Review of The Convent

The Convent (2018)
8/10
It's well-made but...Eeeeewwww.
4 May 2019
Warning: Spoilers
THE CONVENT is lurid, melodramatic and very overly done. It's filled with gore of the extra juicy variety; by the end of the picture I don't think there's an actor, costume or surface that isn't adorned with its own splatter of blood or surplus body parts. Especially eyeballs.

Just to get it out of the way up front and to clear up any potential confusion, while I didn't enjoy THE CONVENT at all, I still gave it a relatively high star-rating of 8/10. This sometimes happens with my reviews because my enjoyment of the movie and my standards/methods for rating them are two separate issues. I rate movies on a relative scale based upon two general criteria: did the movie turn out to be the movie that it's creators intended to make and how does the movie rate against others of its subjectively perceived genre. Neither of these criteria say anything about whether or not I like a movie. If the creators of a movie work hard to do a quality job and circumstantially produce a movie whose subject matter disagrees with me, I simply don't think it's fair for me to knock it because my personal tastes run along different lines.

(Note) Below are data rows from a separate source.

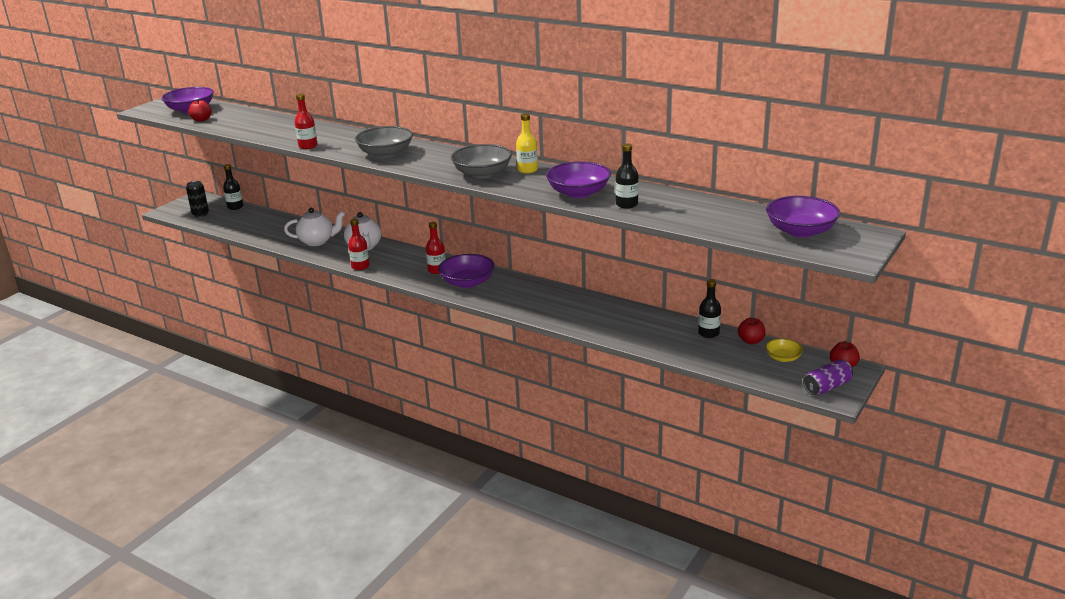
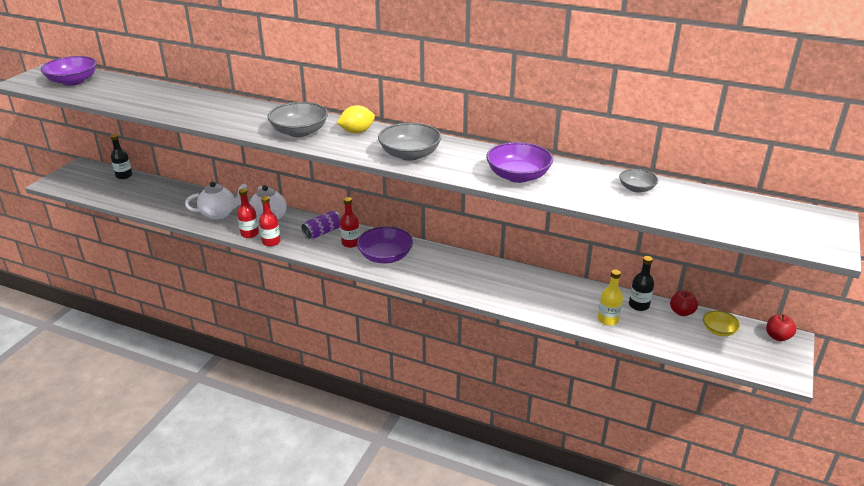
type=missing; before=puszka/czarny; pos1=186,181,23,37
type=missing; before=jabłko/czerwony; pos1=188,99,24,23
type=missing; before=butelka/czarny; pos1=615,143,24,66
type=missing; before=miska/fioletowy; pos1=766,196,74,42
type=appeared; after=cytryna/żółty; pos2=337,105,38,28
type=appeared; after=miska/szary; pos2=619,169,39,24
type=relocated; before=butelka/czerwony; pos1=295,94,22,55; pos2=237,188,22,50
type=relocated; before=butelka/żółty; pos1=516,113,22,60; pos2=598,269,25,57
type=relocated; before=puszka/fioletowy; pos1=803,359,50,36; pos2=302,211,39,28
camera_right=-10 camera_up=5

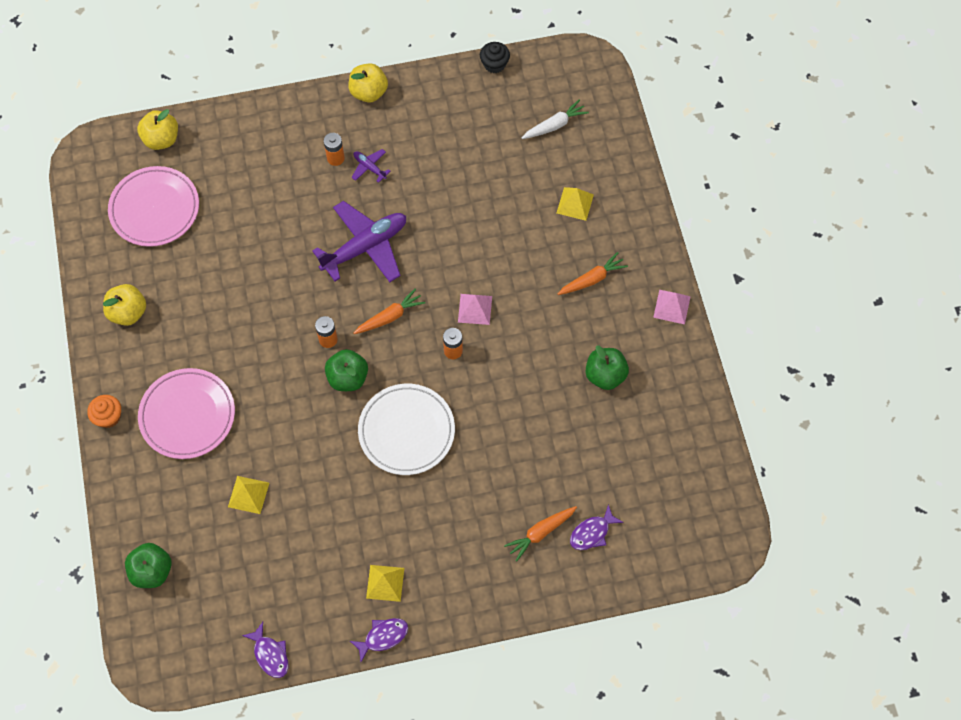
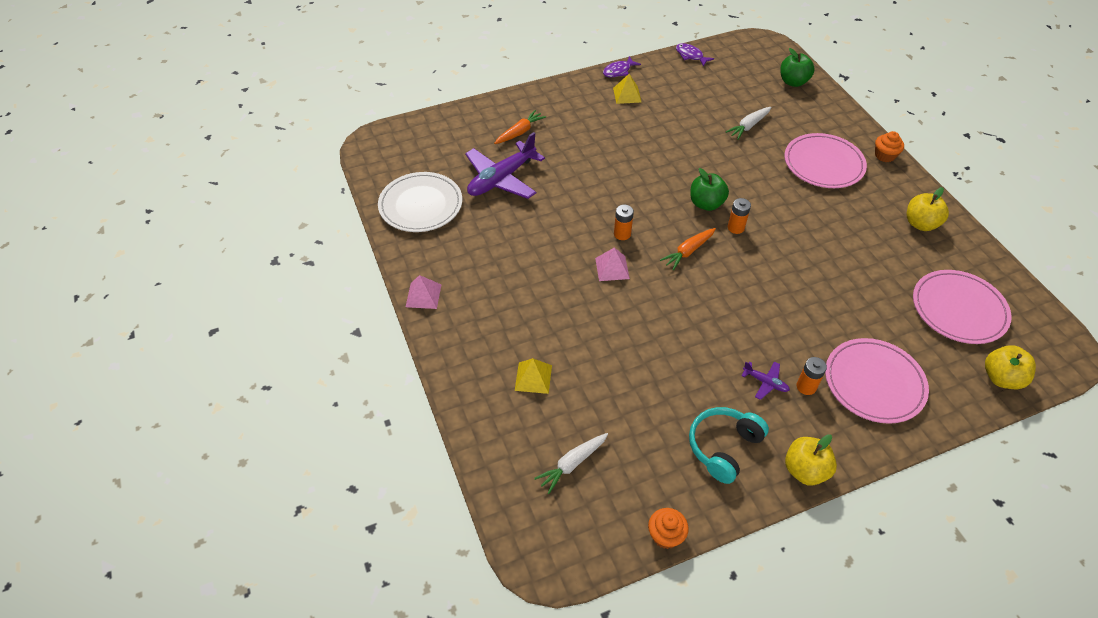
type=missing; before=marchewka/pomarańczowy; pos1=558,252,70,43
type=missing; before=ryba/fioletowy; pos1=570,504,54,46
type=missing; before=jabłko/zielony; pos1=585,345,44,45
type=appeared; after=słuchawki/turkusowy; pos2=689,407,80,77
type=appeared; after=talerz/różowy; pos2=825,338,104,86
type=relocated; before=samolot/fioletowy; pos1=312,201,94,81; pos2=465,132,80,67
type=relocated; before=talerz/biały; pos1=358,384,97,91; pos2=378,172,84,60
type=exchanged; before=piramida/żółty; after=marchewka/biały; pos1=228,476,41,38; pos2=726,107,45,33
type=colour; before=muffinka/czarny; after=muffinka/pomarańczowy; pos1=480,42,30,31; pos2=648,508,41,41
camera_right=170 camera_up=-15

And I can very confidently say that this is exactly the movie it's creators intended to make. Spot on. So good on them.

The setting of THE CONVENT appears to be, at a guess, around the late Middle Ages. Everything is damp, dark and dirty and top-loaded with ignorance and superstition. And human filth. Everybody looks cold, dirty, smelly and unhappy and would probably still be so were they not having to deal with evil supernatural entities. I couldn't prove it, but I would suspect that everybody has smallpox or diarrhea. Probably both. It is these characteristics that make it a movie I would not enjoy. I only stuck with it so that I could produce a legitimate review.

After some opening credits mixed with flash-clips of voiced-over bloody scenes, THE CONVENT opens with a cursory "necromancy" trial featuring, for all of maybe four minutes, Michael Ironside. This gives the movie a recognizable name-brand actor on its documentation to feature at the beginning, and we never see him again. A grim and crotchety mother superior shows up at the last second and retrieves a terrified and tongue-tied young woman out of a death sentence and whisks her off to the titular convent.

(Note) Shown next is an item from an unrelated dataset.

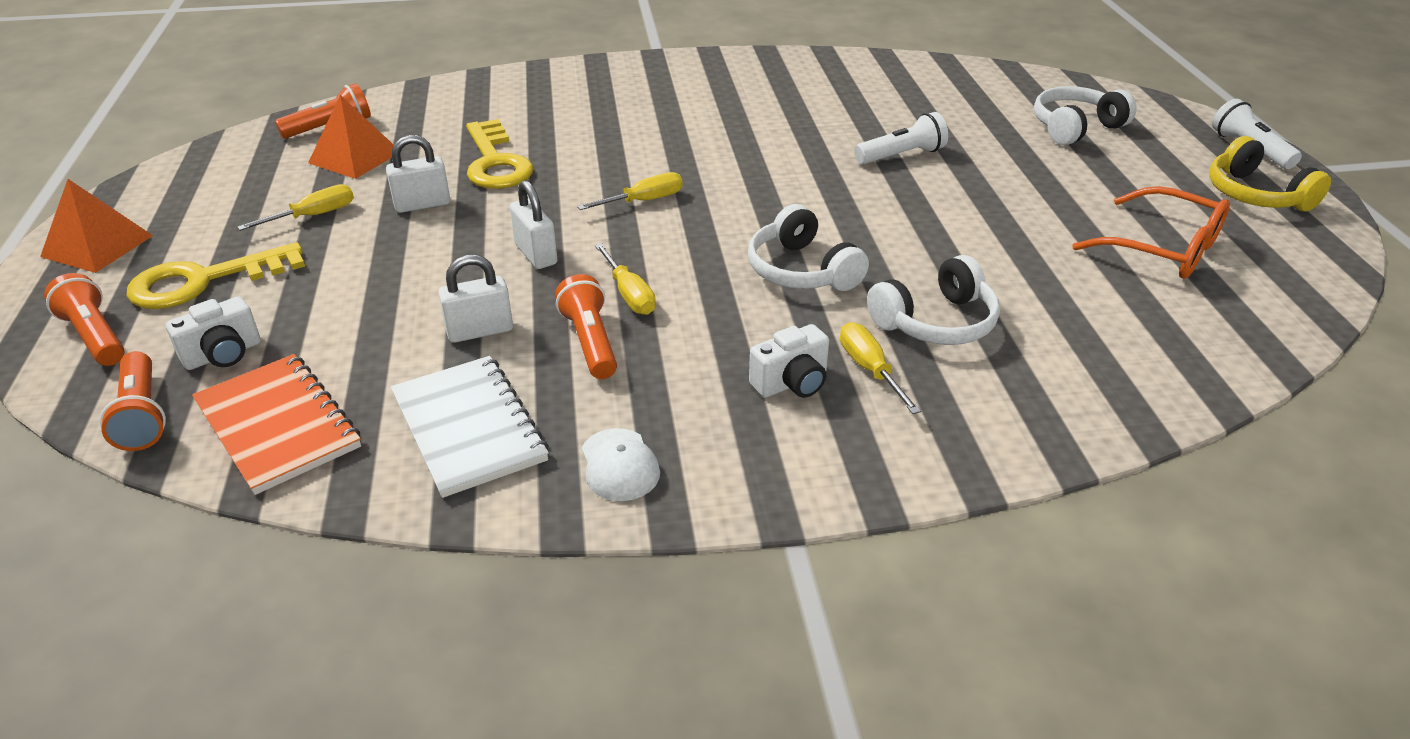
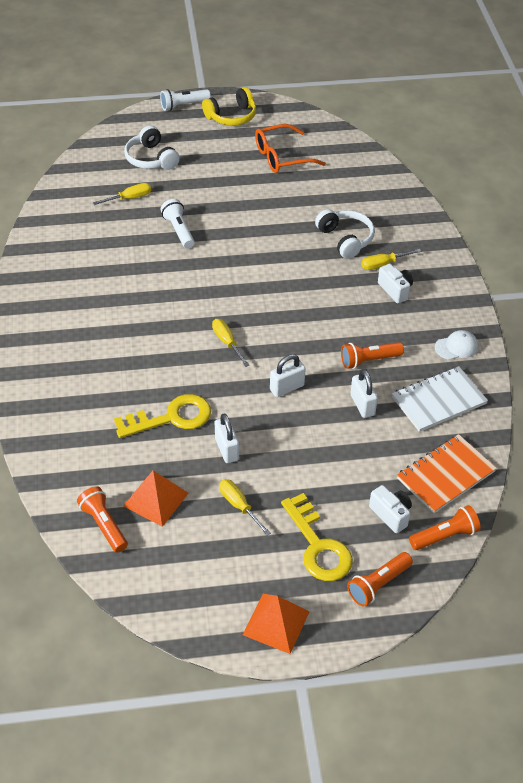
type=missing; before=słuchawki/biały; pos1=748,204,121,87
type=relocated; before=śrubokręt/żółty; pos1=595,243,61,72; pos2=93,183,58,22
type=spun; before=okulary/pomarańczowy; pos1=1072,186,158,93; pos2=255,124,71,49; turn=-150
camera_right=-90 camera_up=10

Unfortunately, the convent has a demon vermin problem. Apparently, several decades ago, a collection of new novices, led by a particularly charismatic novice-leader, summoned a demon. The foam-brained idea was that simple devotion to their religious beliefs was insufficient to win divine approval and that a dramatic "test" was required to adequately "prove" their absolute faith. So they decided to summon an evil spirit and the "proof" of their absolute faith would be their ability to control it through their faith. Yep.

Predictably, things did not go well. The evil spirit busted loose, killed most of the novices and permanently possessed the innocent, sacrificial novice, leaving her to roam the halls of the convent "forever". The charismatic leader novice stayed and eventually became the mother superior, and one other novice ran away from the convent. We learn the details of these events from that escaped novice, now a very old woman at the time most of the movie takes place.

The arrival into the convent of the young woman from the necromancy trial results in the supernatural energies getting all hot and sweaty and your basic gory mayhem begins and accelerates through to the dénouement at the end of the movie.

The end. Oh, and make sure you get past the end credits because there's a brief punctuation scene at the very end. I'll bet you can guess what it is before you get there.

The occasions of stilted acting are relatively few, most of the acting is adequate to purpose, and some of the old dames in the movie actually do a right respectable job. Production values and period costumes and settings are good. The music does run the gamut from pretty awful (context inappropriate) to pretty good so things are somewhat uneven from that standpoint. THE CONVENT engages in amateurish camerawork (unjustified close-ups, shaky cam, screwball angles and etc.) only occasionally.

I didn't like the movie because excess gore (blood spraying in all directions, eyeballs pulled out of heads, juicy stabby sounds, heads pounded into mush) all in the context of an era notable for being smelly, disease riddled, damp, moldy and cruel just doesn't float my boat. You wouldn't want to go there outside of an environment suit and you couldn't touch anything without using tongs. This perspective probably stems from my early experience with a not dissimilar movie, CRY OF THE BANSHEE with Vincent Price around 1970. I was about 11 at that time and the movie impressed me deeply as being nauseating to watch. That set my sensibilities about such movies a long time ago.

So, if this sounds like the type of movie you like watching, I can recommend it. Personally, I'd rather go swimming in a cesspool, but to each his own I suppose.